Die Psychologie lehrt uns, dass wir uns entsprechend unserer Kleidung verhalten. Wer schwer bewaffnete Krieger schickt, darf sich nicht wundern, wenn diese bei erster Gelegenheit die Auseinandersetzung suchen. Diese Kämpfer bieten auch eine hervorragende Projektionsfläche für all das, was die Demonstranten der Regierung und den G-7-Teilnehmern vorwerfen. Ein Konflikt ist vorprogrammiert. Diskussionen waren bei dieser Demonstration nicht vorgesehen. Es galt "zero tolerance". Vor dem Demonstrationszug gab es nur die offene Mündung des Polizeiapparates.

Zwischen den Reihen der Polizei und der Demonstranten bewegen sich die Journalisten. Mit Helm und teilweise mit Gasmaske ausgerüstet, schlüpfen sie durch den Polizeitrombus. Ein Reporter, der mich kurz zuvor befragt hatte, was es denn mit dem "Legal Team" auf sich hatte, rät mir, mich schnell in Sicherheit zu bringen, wenn es losgeht. "Die dreschen auf alles los, da siehst du später aus, wie aus dem Fleischwolf." Was mache ich hier eigentlich?

Die Situation entspannt sich allmählich, nicht zuletzt vielleicht durch den Einsatz des "Legal Teams". Die Polizisten vor Ort konnten die Anwälte in ihren neonfarbenen Hemden nicht einordnen. Die Spekulationen gingen von OSZE-Beobachtern über Veranstaltungsordner bis zu Staatsanwälten. Und wer wollte sich als Polizist schon durch ein Band von Staatsanwälten "arbeiten"?
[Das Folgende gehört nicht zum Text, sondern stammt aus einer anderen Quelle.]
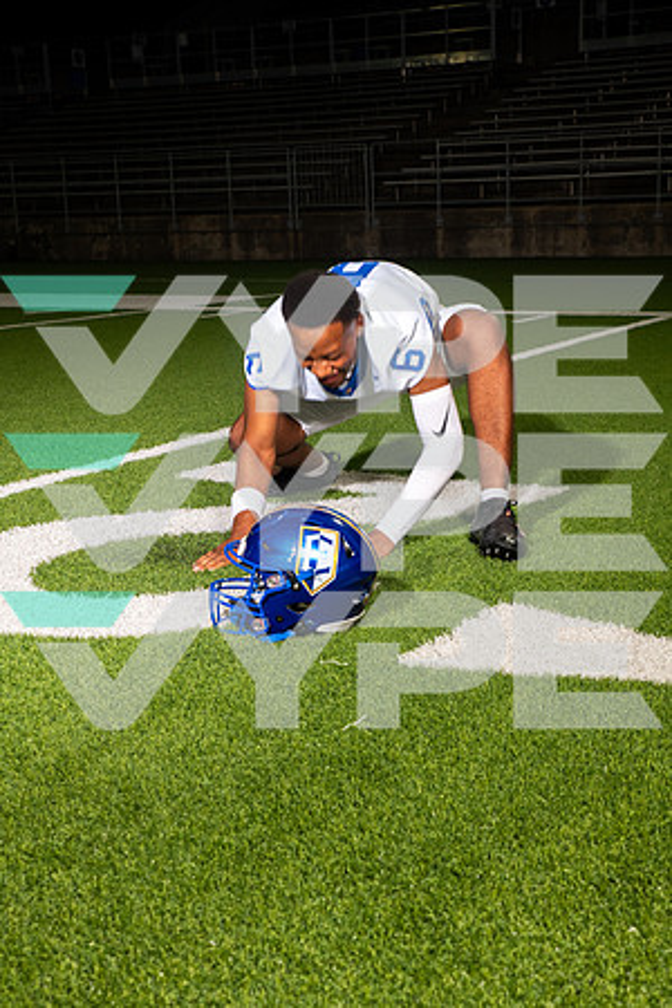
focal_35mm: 52
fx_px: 1456
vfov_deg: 38.2
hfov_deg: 26.0
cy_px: 504
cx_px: 336
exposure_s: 1/320
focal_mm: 52
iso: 800
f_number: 7.1
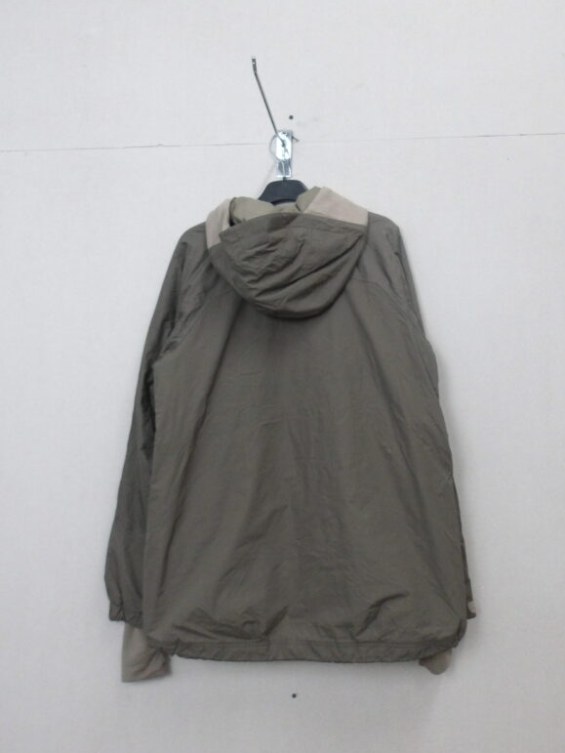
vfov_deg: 63.4
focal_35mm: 28
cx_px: 277
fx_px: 609
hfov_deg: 49.8
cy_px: 374
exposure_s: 1/60
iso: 577
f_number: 3
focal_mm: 4.9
Mühsam dreht der Lautsprecherwagen und fährt die Strecke zurück. Er kämpft sich durch den Pulk der Demonstranten. Hinter ihm wird das Ende mit Seitentransparenten geschlossen. Wir laufen rechts und links entlang des Demonstrationszuges. Nach gut vier Stunden tun mir die Beine und Füße weh. Ich bin dankbar, dass ich nicht die schwere Ausrüstung der Bereitschaftspolizisten tragen muss. Die Polizei fotografiert eifrig die Schuhe von Demonstranten, deren Transparentstangen nicht das richtige Maß haben oder über das Seitentransparent ragen. Immer wieder höre ich, wie die Beamten darüber sprechen, einzelne Demonstranten aus der Masse herauszuholen. Unter Umständen haben sie darauf verzichtet, weil sich stets Mitglieder des Anwaltsnotdienstes in Sichtweite befanden. Der weitere Verlauf der Demonstration war unspektakulär. Er endete in einem Wolkenbruch, wie man ihn nur in den Bergen erlebt.
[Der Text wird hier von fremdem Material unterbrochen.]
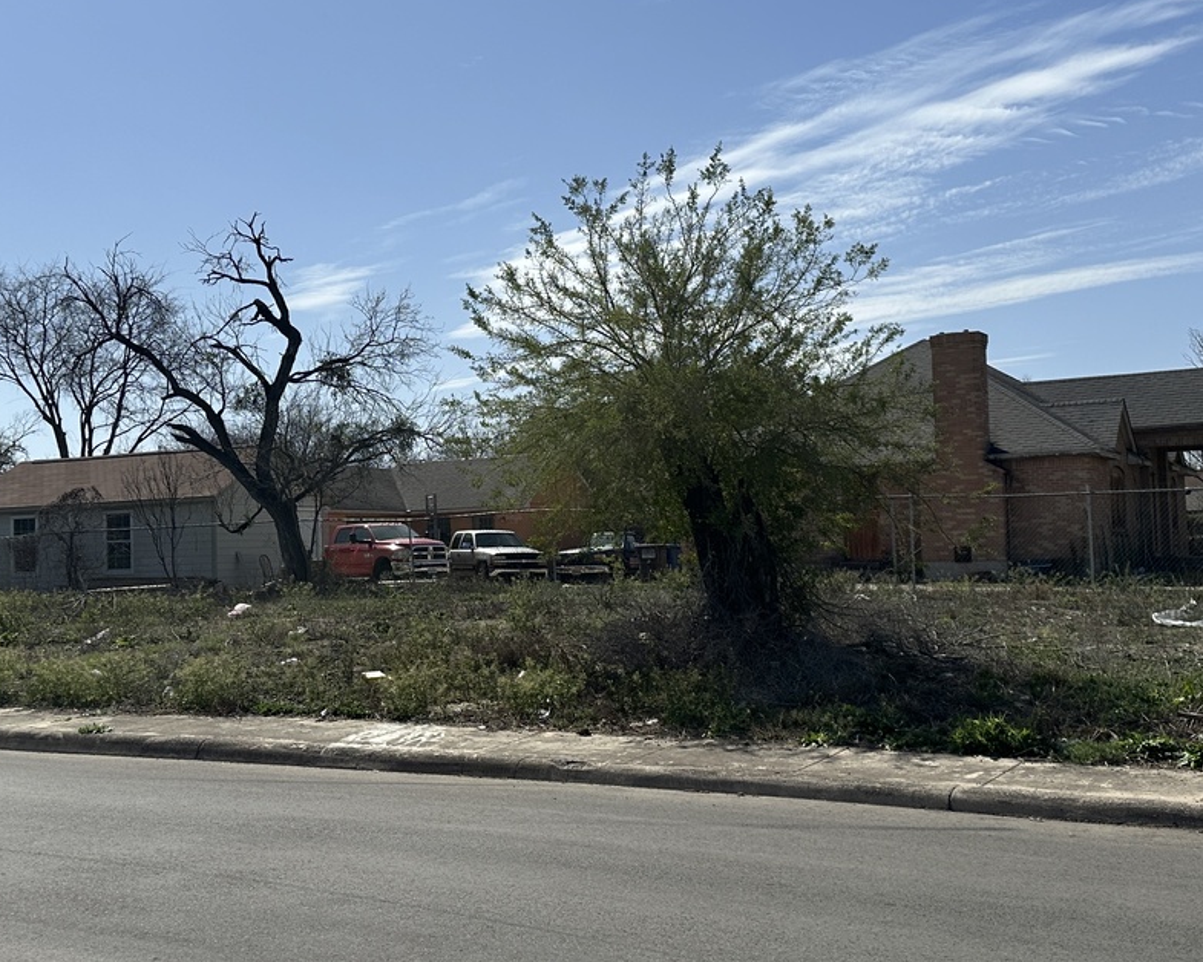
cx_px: 516
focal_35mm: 43
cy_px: 463
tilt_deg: +4.0
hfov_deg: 42.8
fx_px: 1531
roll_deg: +1.6
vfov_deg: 34.9
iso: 80
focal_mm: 6.86
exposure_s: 1/8929
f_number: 1.78
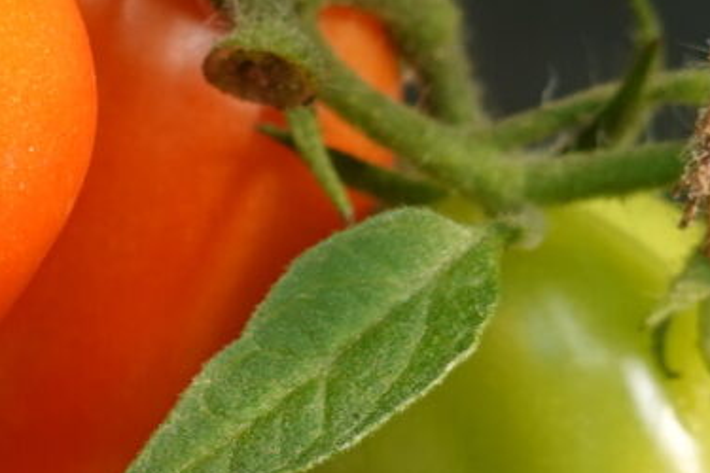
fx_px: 3234
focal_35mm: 164
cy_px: 374
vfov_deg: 8.4
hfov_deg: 12.3
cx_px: -62
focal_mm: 9
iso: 100
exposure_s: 1/125
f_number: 2.8
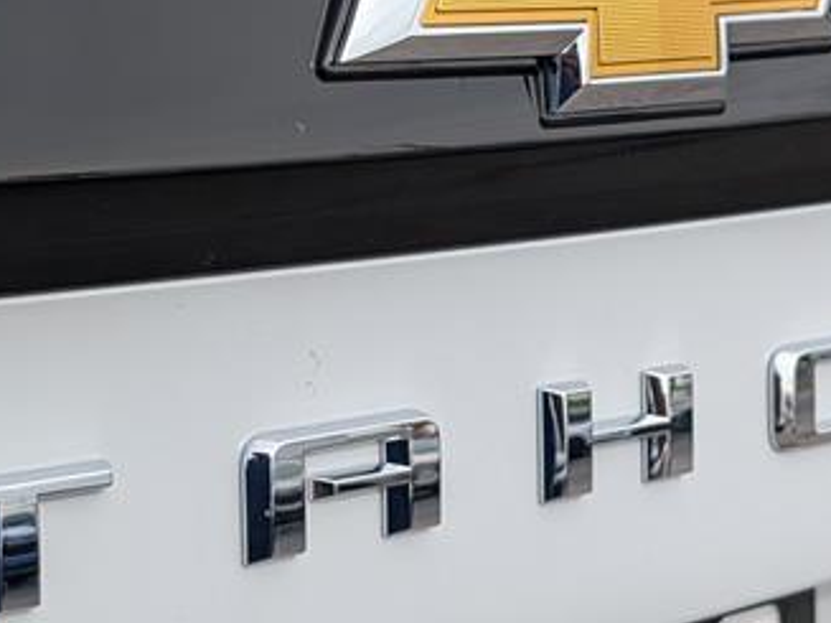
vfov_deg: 15.4
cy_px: 219
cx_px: 496
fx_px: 2304
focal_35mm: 96
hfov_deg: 20.4
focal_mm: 6.9
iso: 22
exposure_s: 1/833
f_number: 1.68
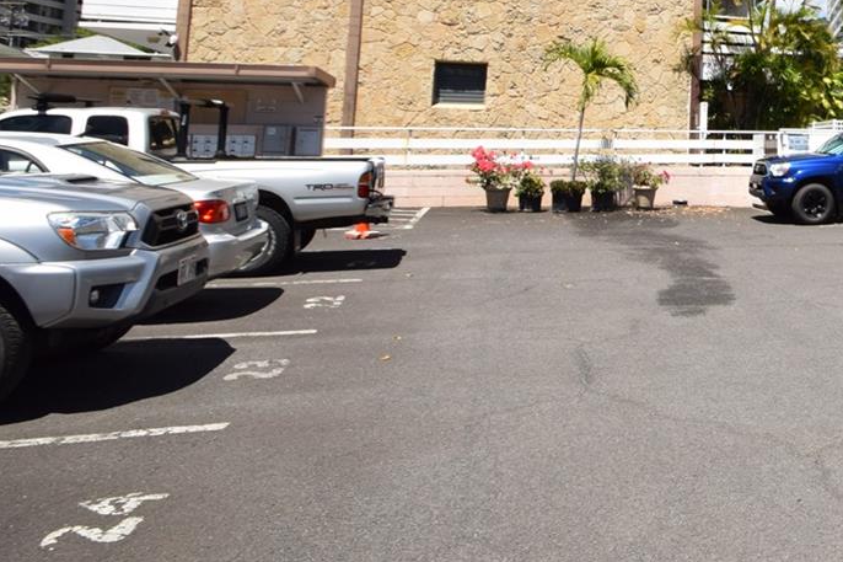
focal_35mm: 35
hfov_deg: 43.6
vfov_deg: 35.6
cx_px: 903
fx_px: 819
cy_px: 59
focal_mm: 10
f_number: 11
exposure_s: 1/200
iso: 100
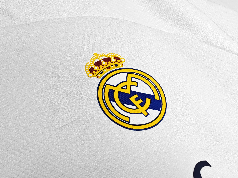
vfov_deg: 58.9
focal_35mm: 23
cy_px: 89
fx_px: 158
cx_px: 119
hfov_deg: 73.9
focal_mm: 2.59
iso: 169
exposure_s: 1/100
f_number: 2.2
Das Zeltcamp wird wegen der Wassermassen evakuiert. In der Bayernhalle sammeln sich die Kollegen. Am Abend trifft sich das "Legal Team" zu einer Besprechung. Der Anwaltsnotdienst hatte nur wenige Einsätze. Am kommenden Tag sollen verschiedene Demonstrationszüge als Sternmarsch stattfinden. Der Kollege Sch. und ich übernehmen die Demonstrationsbegleitung im Ort Klais. Wir werden mit Kopien der Bescheide des Landratsamtes ausgerüstet, um die behördlichen Auflagen zu kennen. Wir melden uns für die Rufbereitschaft in dieser Nacht. Das Versprechen wird jedoch nicht eingefordert.